■ Task inputs ■
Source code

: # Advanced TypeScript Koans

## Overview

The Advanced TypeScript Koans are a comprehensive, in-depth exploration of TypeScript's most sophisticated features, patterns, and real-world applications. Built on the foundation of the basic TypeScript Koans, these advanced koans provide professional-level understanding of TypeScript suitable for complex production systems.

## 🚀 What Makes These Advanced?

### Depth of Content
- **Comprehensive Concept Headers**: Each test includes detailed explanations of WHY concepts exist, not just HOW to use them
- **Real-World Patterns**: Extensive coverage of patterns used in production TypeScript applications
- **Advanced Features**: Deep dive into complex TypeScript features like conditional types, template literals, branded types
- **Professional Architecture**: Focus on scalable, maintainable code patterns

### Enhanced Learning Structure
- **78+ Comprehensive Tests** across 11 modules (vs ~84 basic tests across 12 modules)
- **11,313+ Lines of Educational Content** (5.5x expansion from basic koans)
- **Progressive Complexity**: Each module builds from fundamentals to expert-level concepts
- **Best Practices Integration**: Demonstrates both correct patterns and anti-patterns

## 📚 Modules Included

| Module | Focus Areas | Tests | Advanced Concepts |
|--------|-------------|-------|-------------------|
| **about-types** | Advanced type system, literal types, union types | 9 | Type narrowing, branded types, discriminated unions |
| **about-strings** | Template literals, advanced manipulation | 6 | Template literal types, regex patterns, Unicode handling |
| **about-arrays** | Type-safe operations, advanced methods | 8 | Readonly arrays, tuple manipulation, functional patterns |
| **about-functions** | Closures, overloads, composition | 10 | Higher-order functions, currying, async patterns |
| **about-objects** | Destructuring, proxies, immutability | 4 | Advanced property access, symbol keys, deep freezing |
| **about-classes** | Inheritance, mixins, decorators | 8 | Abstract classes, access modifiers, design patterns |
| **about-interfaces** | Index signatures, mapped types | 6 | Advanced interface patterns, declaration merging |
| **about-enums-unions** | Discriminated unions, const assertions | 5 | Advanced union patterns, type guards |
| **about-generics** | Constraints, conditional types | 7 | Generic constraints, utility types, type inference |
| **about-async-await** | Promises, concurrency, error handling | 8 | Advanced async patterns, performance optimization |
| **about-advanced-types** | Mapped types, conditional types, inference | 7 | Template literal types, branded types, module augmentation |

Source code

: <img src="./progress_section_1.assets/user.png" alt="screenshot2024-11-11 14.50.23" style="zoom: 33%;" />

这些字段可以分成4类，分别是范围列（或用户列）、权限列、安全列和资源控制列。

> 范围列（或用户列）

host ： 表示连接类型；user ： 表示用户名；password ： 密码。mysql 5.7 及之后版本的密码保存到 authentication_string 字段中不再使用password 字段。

■ Task item ■
Set down the complete listing once more, exactly as it stands above.

■ Task answer ■
Source code

: # Advanced TypeScript Koans

## Overview

The Advanced TypeScript Koans are a comprehensive, in-depth exploration of TypeScript's most sophisticated features, patterns, and real-world applications. Built on the foundation of the basic TypeScript Koans, these advanced koans provide professional-level understanding of TypeScript suitable for complex production systems.

## 🚀 What Makes These Advanced?

### Depth of Content
- **Comprehensive Concept Headers**: Each test includes detailed explanations of WHY concepts exist, not just HOW to use them
- **Real-World Patterns**: Extensive coverage of patterns used in production TypeScript applications
- **Advanced Features**: Deep dive into complex TypeScript features like conditional types, template literals, branded types
- **Professional Architecture**: Focus on scalable, maintainable code patterns

### Enhanced Learning Structure
- **78+ Comprehensive Tests** across 11 modules (vs ~84 basic tests across 12 modules)
- **11,313+ Lines of Educational Content** (5.5x expansion from basic koans)
- **Progressive Complexity**: Each module builds from fundamentals to expert-level concepts
- **Best Practices Integration**: Demonstrates both correct patterns and anti-patterns

## 📚 Modules Included

| Module | Focus Areas | Tests | Advanced Concepts |
|--------|-------------|-------|-------------------|
| **about-types** | Advanced type system, literal types, union types | 9 | Type narrowing, branded types, discriminated unions |
| **about-strings** | Template literals, advanced manipulation | 6 | Template literal types, regex patterns, Unicode handling |
| **about-arrays** | Type-safe operations, advanced methods | 8 | Readonly arrays, tuple manipulation, functional patterns |
| **about-functions** | Closures, overloads, composition | 10 | Higher-order functions, currying, async patterns |
| **about-objects** | Destructuring, proxies, immutability | 4 | Advanced property access, symbol keys, deep freezing |
| **about-classes** | Inheritance, mixins, decorators | 8 | Abstract classes, access modifiers, design patterns |
| **about-interfaces** | Index signatures, mapped types | 6 | Advanced interface patterns, declaration merging |
| **about-enums-unions** | Discriminated unions, const assertions | 5 | Advanced union patterns, type guards |
| **about-generics** | Constraints, conditional types | 7 | Generic constraints, utility types, type inference |
| **about-async-await** | Promises, concurrency, error handling | 8 | Advanced async patterns, performance optimization |
| **about-advanced-types** | Mapped types, conditional types, inference | 7 | Template literal types, branded types, module augmentation |

Source code

: <img src="./progress_section_1.assets/user.png" alt="screenshot2024-11-11 14.50.23" style="zoom: 33%;" />

这些字段可以分成4类，分别是范围列（或用户列）、权限列、安全列和资源控制列。

> 范围列（或用户列）

host ： 表示连接类型；user ： 表示用户名；password ： 密码。mysql 5.7 及之后版本的密码保存到 authentication_string 字段中不再使用password 字段。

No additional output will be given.